By Author / Illustrator
Jenny Pearson, Erica Salcedo
Friends and family
Usborne Publishing Ltd
Paperback / softback
A record-smashing, feel-good adventure packed with heart, humour and Guinness World Records from Costa Award-shortlisted JENNY PEARSON, and Kid Normal illustrator Erica Salcedo Lucy is a fixer of broken things. But there's one thing she can't fix and that's her unhappy mum. Until she comes up with an INCREDIBLE plan.
Along with her best friend, Sandesh, Lucy is going to SMASH a world record. Because she's convinced that starry Paul Castellini - Record Smashers TV host and singing legend - is the answer to her mum's problems. But breaking a world RECORD when watermelons, kumquats, two baddies and a 30 cm shatter-resistant school ruler are involved isn't quite as easy as Lucy thought. Can she learn that sometimes happiness doesn't come with a plan?

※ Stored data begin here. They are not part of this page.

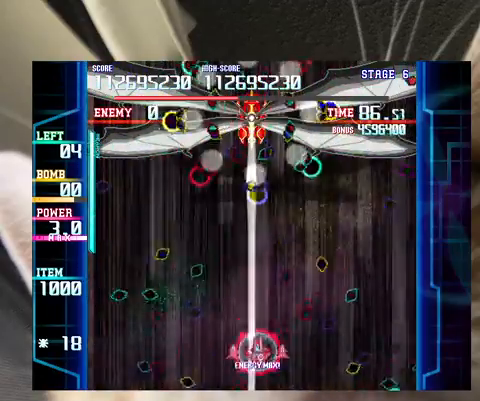
{"keys": ["down", "left"], "events": [[33, "left", "up"], [133, "up", "up"], [333, "c", "down"], [400, "c", "up"], [467, "down", "down"], [467, "left", "down"]]}
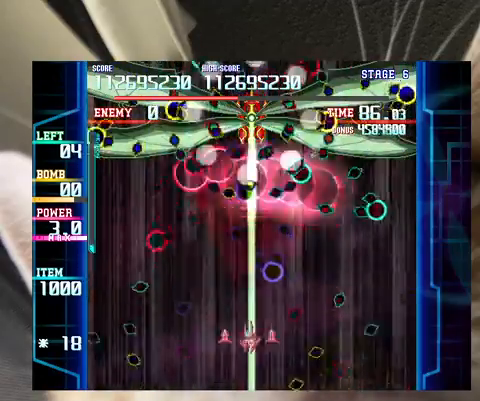
{"keys": ["c", "down", "left"], "events": [[67, "down", "up"], [100, "shift", "down"], [133, "up", "down"], [233, "left", "up"], [300, "shift", "up"], [333, "left", "down"], [367, "c", "down"], [367, "up", "up"], [433, "down", "down"]]}
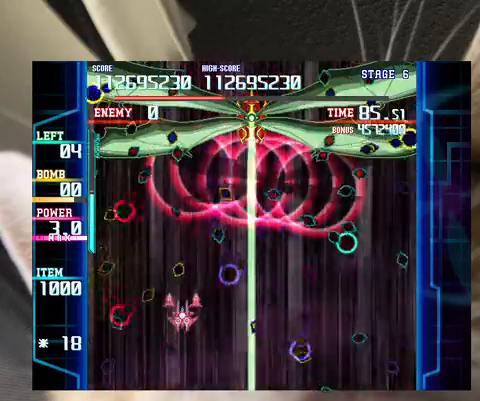
{"keys": ["left", "up"], "events": [[33, "down", "up"], [33, "left", "up"], [67, "c", "up"], [167, "down", "down"], [167, "left", "down"], [200, "down", "up"], [200, "left", "up"], [300, "down", "down"], [300, "left", "down"], [367, "down", "up"], [433, "left", "up"], [500, "left", "down"], [500, "up", "down"]]}
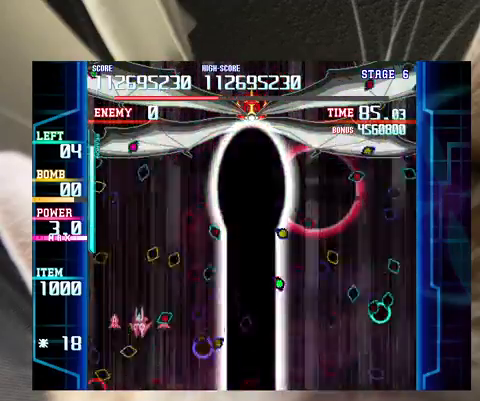
{"keys": ["down"], "events": [[100, "left", "up"], [100, "up", "up"], [267, "down", "down"], [267, "right", "down"], [367, "down", "up"], [367, "right", "up"], [500, "down", "down"]]}
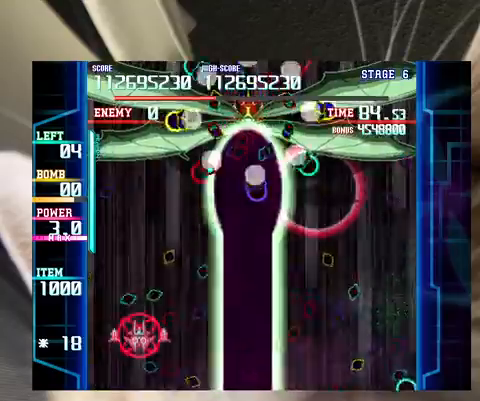
{"keys": [], "events": [[100, "down", "up"], [300, "c", "down"], [367, "c", "up"]]}
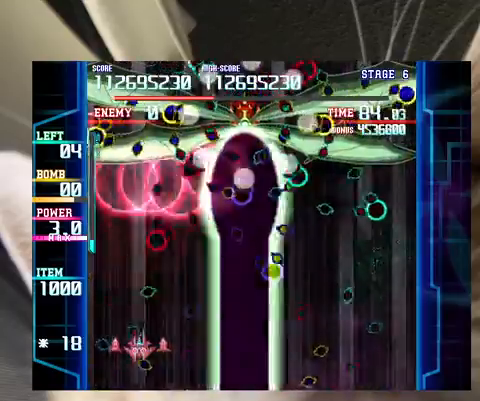
{"keys": ["shift"], "events": [[67, "right", "down"], [167, "right", "up"], [300, "shift", "down"], [300, "up", "down"], [400, "right", "down"], [433, "up", "up"], [500, "right", "up"]]}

"Breaks records for funny and touching storytelling." David Baddiel."One of the juiciest ideas for a story you've ever seen and super-miraculously Jenny Pearson makes it every bit as funny and tender as it could ever be." Frank Cottrell-Boyce
The Incredible Record Smashers is the tale of a girl whose mum suffers with depression, and her attempts to help, which don't exactly go to plan. How did she believe that trying for a new world record (catching kumquats in her mouth) or meeting famous singer Paul Castellini could bring happiness? And how is it possible that this attempt could involve two robbers intent on fixing their own mum's problems? Ridiculous!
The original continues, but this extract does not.